Python 不支持正则表达式中的递归。因此,在 Python 中无法立即实现 Perl 中的 .NET 平衡组或 PCRE 正则表达式。
Like you said yourself: this is NOT a problem you should really be solving with a single regex.
就像您自己说的:这不是您真正应该使用单个正则表达式解决的问题。
回答by edef
I'd recommend removing the nesting from the regex itself, looping through the results and performing regexes on that.

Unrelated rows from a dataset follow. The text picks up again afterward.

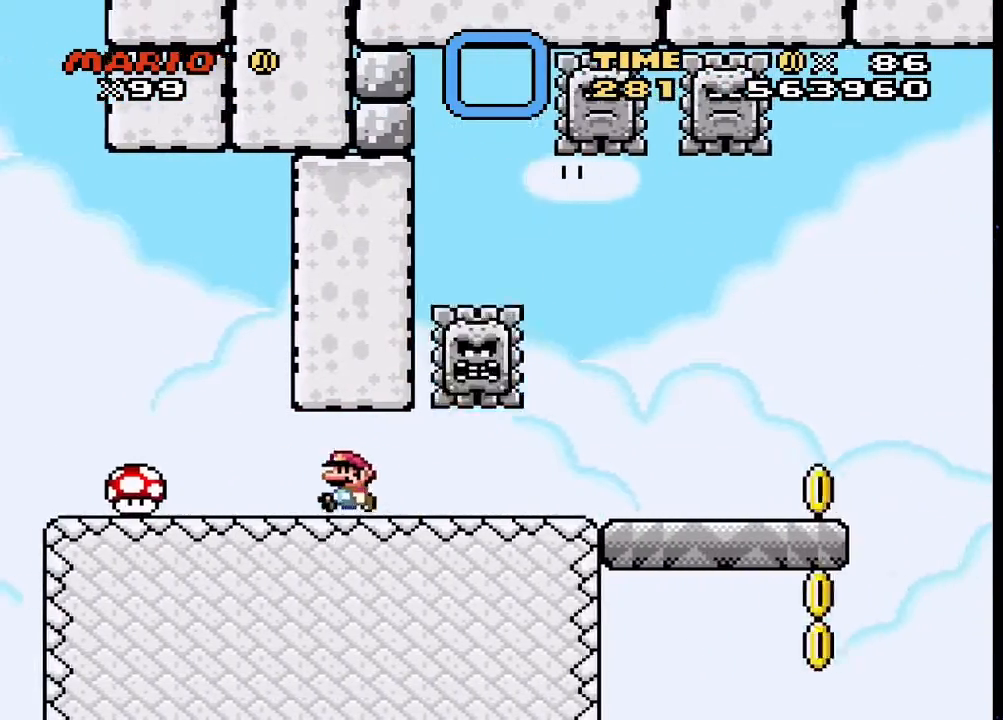
{"dt_ms": 500, "buttons": ["SQUARE", "DPAD_LEFT"], "events": [[167, "DPAD_RIGHT", "down"], [233, "DPAD_RIGHT", "up"], [300, "DPAD_LEFT", "down"]]}
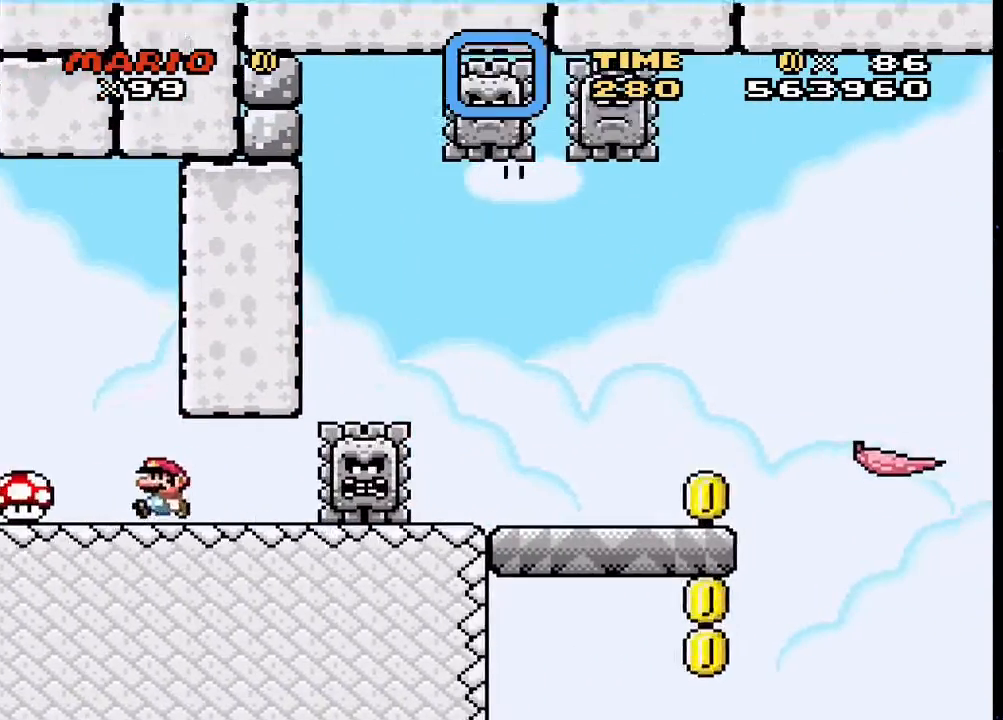
{"dt_ms": 500, "buttons": ["SQUARE", "DPAD_LEFT"], "events": []}
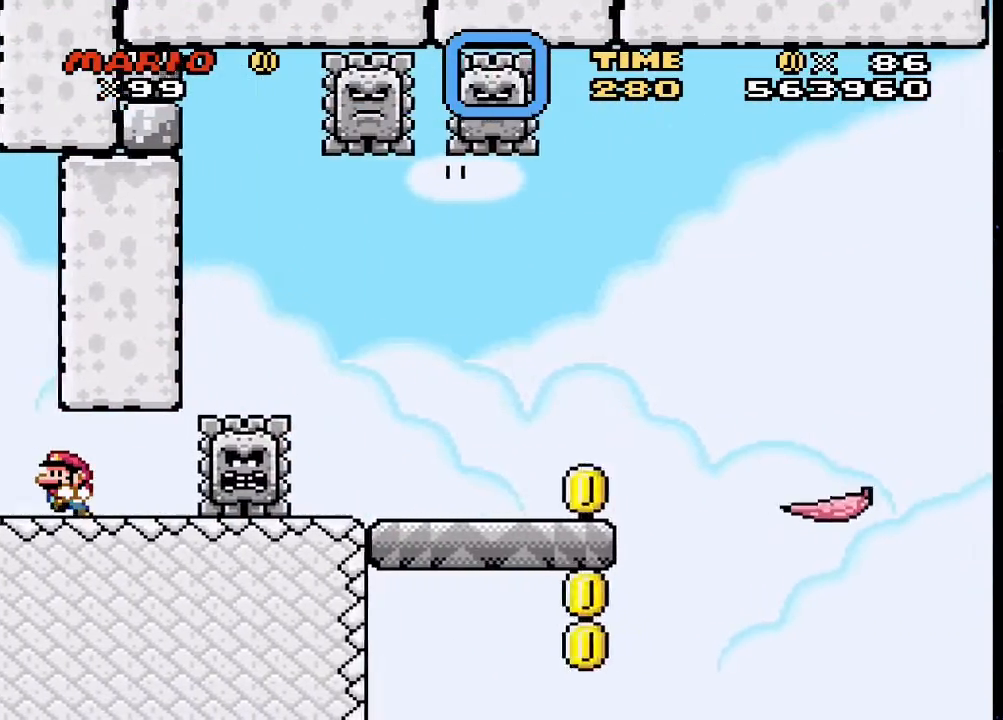
{"dt_ms": 500, "buttons": ["SQUARE", "DPAD_LEFT"], "events": []}
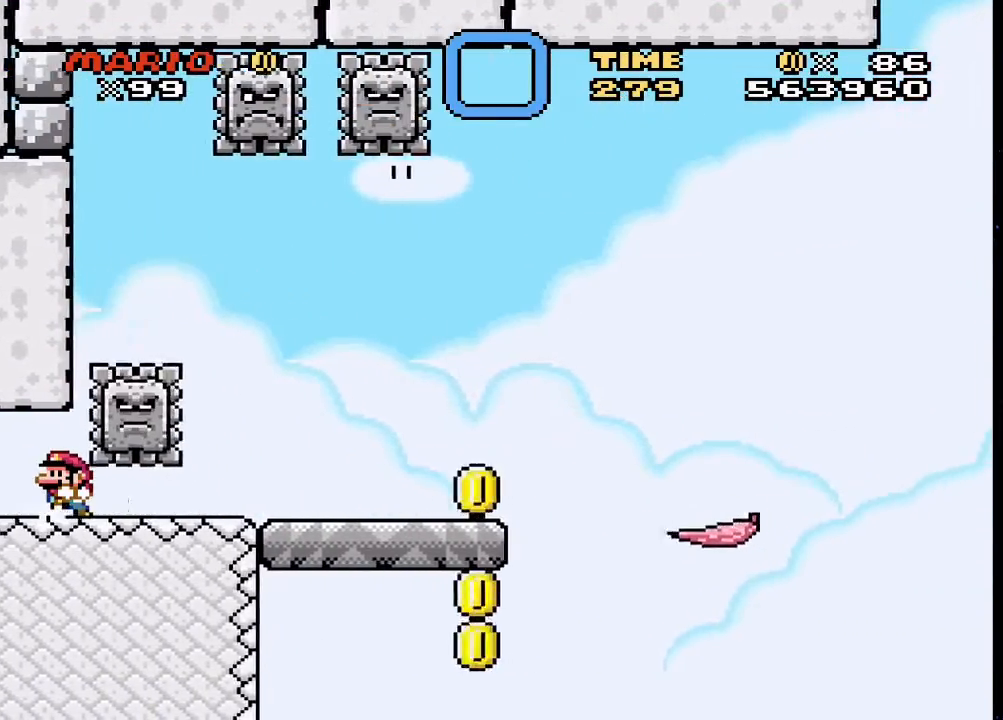
{"dt_ms": 500, "buttons": ["SQUARE", "DPAD_RIGHT"], "events": [[67, "DPAD_LEFT", "up"], [67, "DPAD_RIGHT", "down"]]}
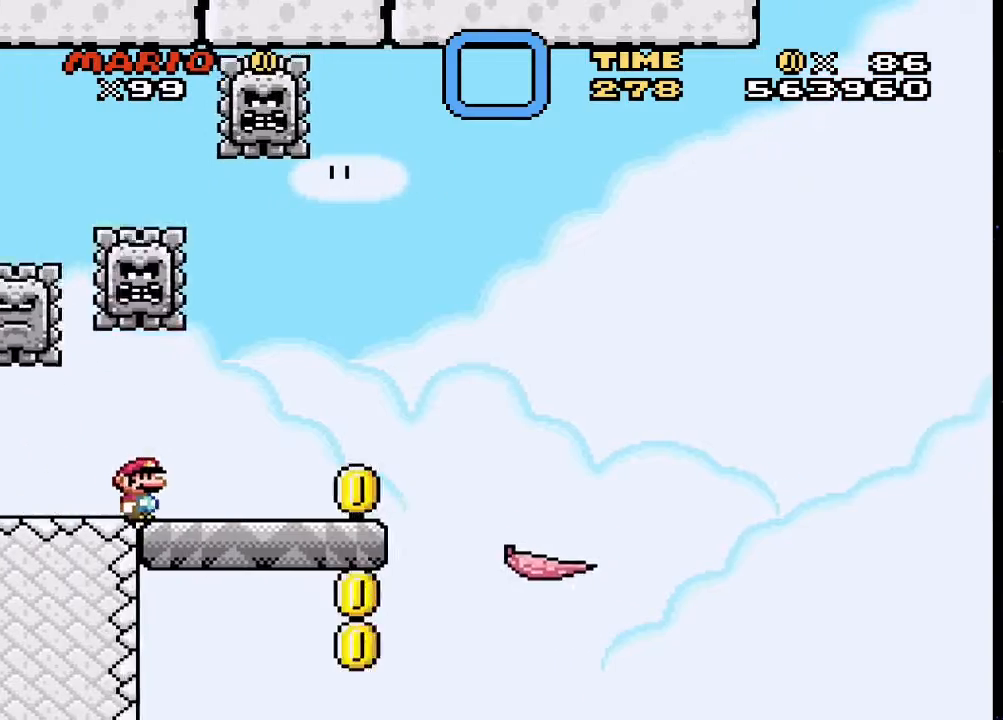
{"dt_ms": 500, "buttons": ["SQUARE"], "events": [[200, "CROSS", "down"], [367, "CROSS", "up"], [500, "DPAD_RIGHT", "up"]]}
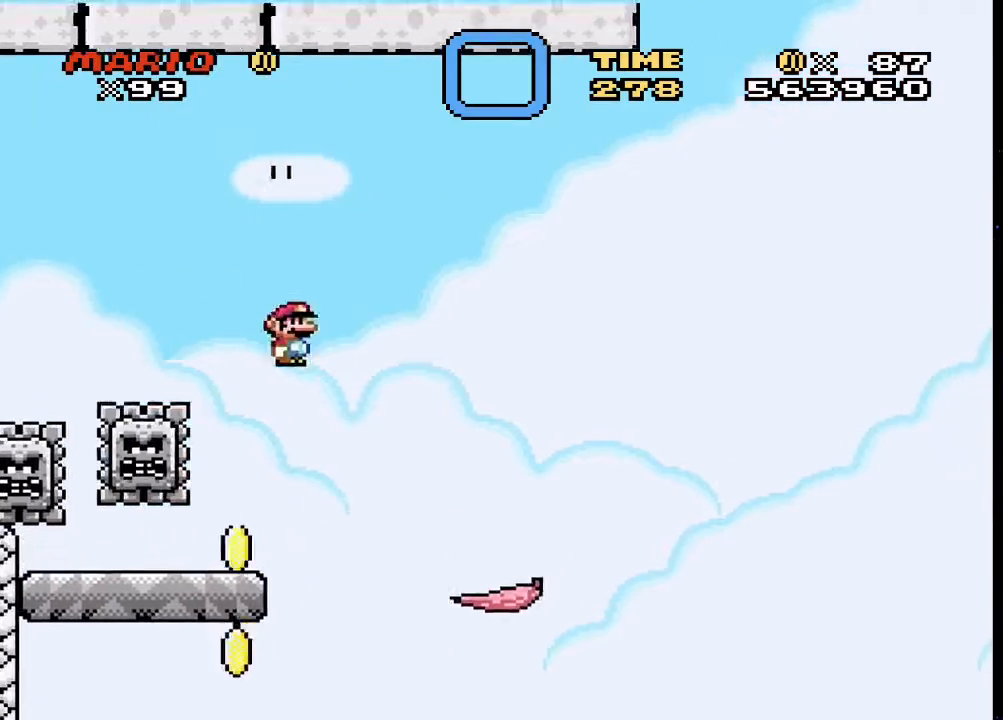
{"dt_ms": 500, "buttons": ["SQUARE", "DPAD_RIGHT"], "events": [[33, "DPAD_LEFT", "down"], [167, "DPAD_LEFT", "up"], [200, "DPAD_DOWN", "down"], [200, "DPAD_RIGHT", "down"], [233, "DPAD_DOWN", "up"]]}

我建议从正则表达式本身中删除嵌套,遍历结果并对其执行正则表达式。
回答by Vinay Sajip
Are you talking about recursion? It's not clear from your question. An example:
你说的是递归吗?从你的问题看不清楚。一个例子:
ActivePython 2.6.1.1 (ActiveState Software Inc.) based on
Python 2.6.1 (r261:67515, Dec 5 2008, 13:58:38) [MSC v.1500 32 bit (Intel)] on
win32
Type "help", "copyright", "credits" or "license" for more information.
>>> import re
>>> p = re.compile(r"((\w+((\d+)[.;]))(\s+)\d)")
>>> m = p.match("Fred99. \t9")
>>> m
<_sre.SRE_Match object at 0x00454F80>
>>> m.groups()
('Fred99. \t9', 'Fred99.', '9.', '9', ' \t')
This shows matching of nested groups. The numbering of groups depends on the order in which their opening parenthesis occurs in the pattern.
这显示了嵌套组的匹配。组的编号取决于它们的左括号在模式中出现的顺序。